The “Louvre” pendant to “Chaussée d’Antin” occupied the other three walls with what was at first sight a stunning counterpoint to the “Palmarès” series: twenty spectral, fragmentary, black-andwhite photos of Michelangelo’s two unfinished Slaves (both dated 1513), which have been in the museum’s collection since the late eighteenth century. In contrast to the circumstantial nature of “Palmarès”—Faigenbaum learned in December 2003 that the boutique was closing and started photographing two weeks later on a daily basis—the Louvre project (“Untitled,” 2003–2004) involved eight months of intimate weekly rendezvous with the Slaves on days when the museum was closed to the public. In contrast to the familial immediacy of “Palmarès,” Faigenbaum’s Slaves are the product of an artistic dialogue with the past. In contrast to the synthetically narrative images of the boutique, far closer to film stills than documentary photos, the Slaves are (with the exception of one almost full-length portrait of the Rebellious Slave barely emerging from stone and shadows alike) analytically fragmented into close-ups of heads, torsos, and lower limbs.

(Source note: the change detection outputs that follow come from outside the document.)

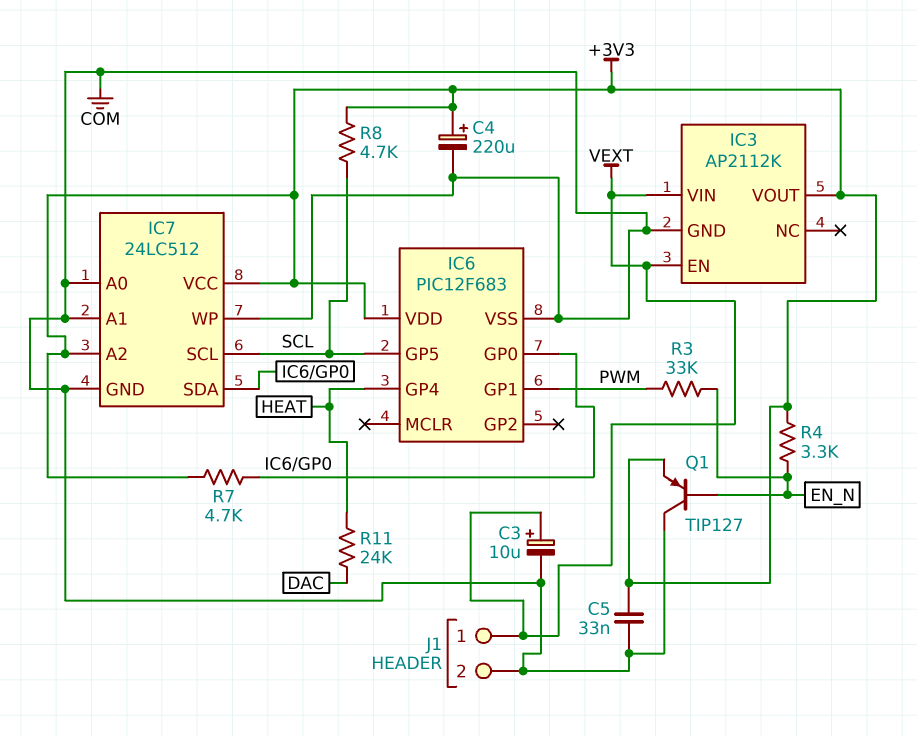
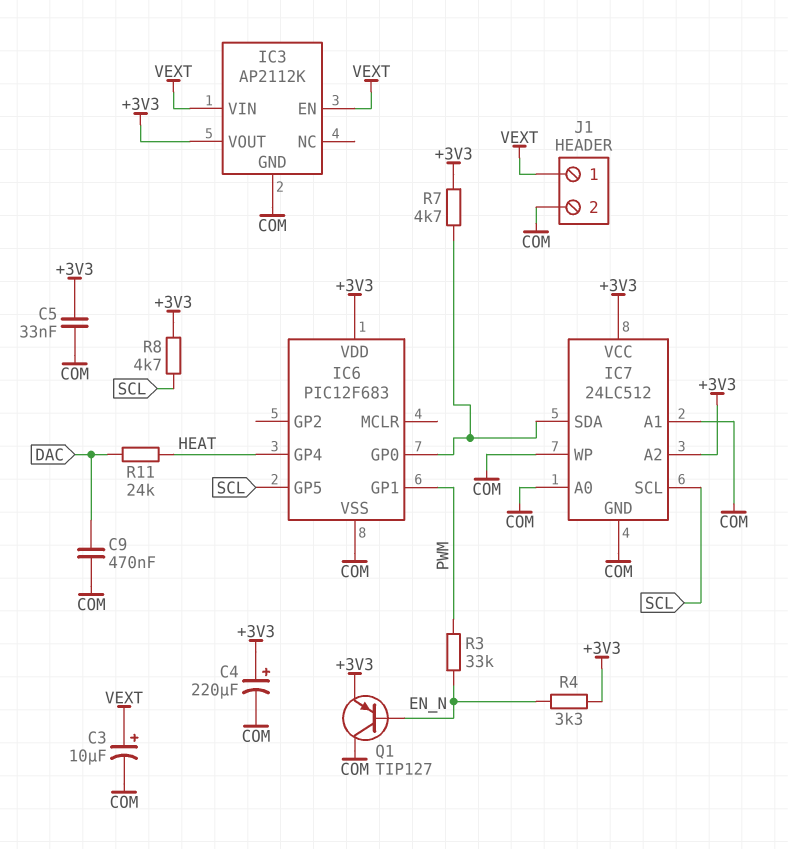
C9: none -> 470nF (COM, DAC)

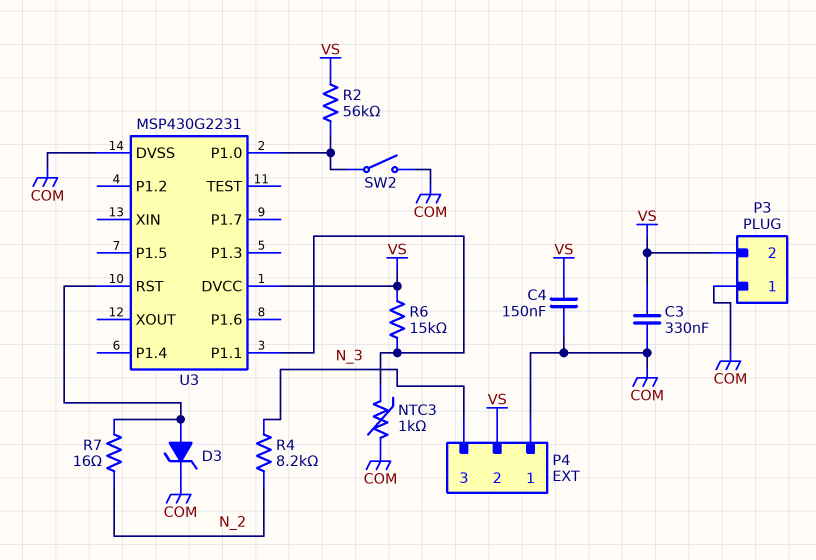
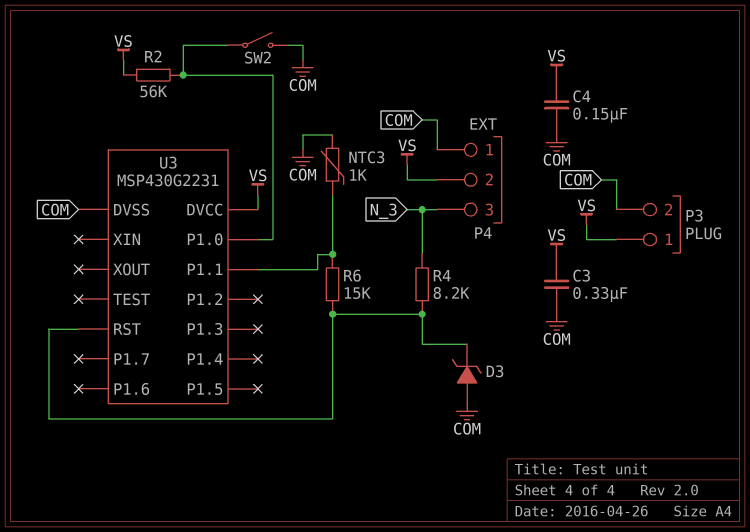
D3: zener (A U3/RST, K COM) -> zener (A COM, K U3/RST)
P3 pin 1: COM -> VS
P3 pin 2: VS -> COM
R4: 8.2k (N_2, N_3) -> 8.2k (N_3, U3/RST)
R6: 15k (U3/P1.1, VS) -> 15k (U3/P1.1, U3/RST)
R7: 16 (N_2, U3/RST) -> none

And yet, for Faigenbaum, the worlds of the Louvre and Chaussée d’Antin have always coexisted, or at least since his early teens, when, already set on becoming an artist, he used to skip school to visit the museum. And the emblematic struggles of Michelangelo’s Slaves against captivity and death have their echoes in the deportation of the paternal grandparents and an aunt he never knew, or even the day-to-day struggles of those who survived. These parallels make “Louvre et Chaussée d’Antin” a moving homage from one generation to another. It is even more remarkable because Faigenbaum succeeds not only in bringing rue de la Chaussée d’Antin into the Louvre but also in capturing the expressive beauty of the clothing boutique, just as, by bringing Michelangelo’s Slaves into his own darkroom, he has infused a living dimension into the most transcendent of sculptures. But through this artistic balancing act between observation and invention, Faigenbaum has at the same time created a world of the imagination where visitors, whether or not they are familiar with his history or Michelangelo’s, can circulate freely among sculptures and mannequins, shoppers and slaves in a history of their own making.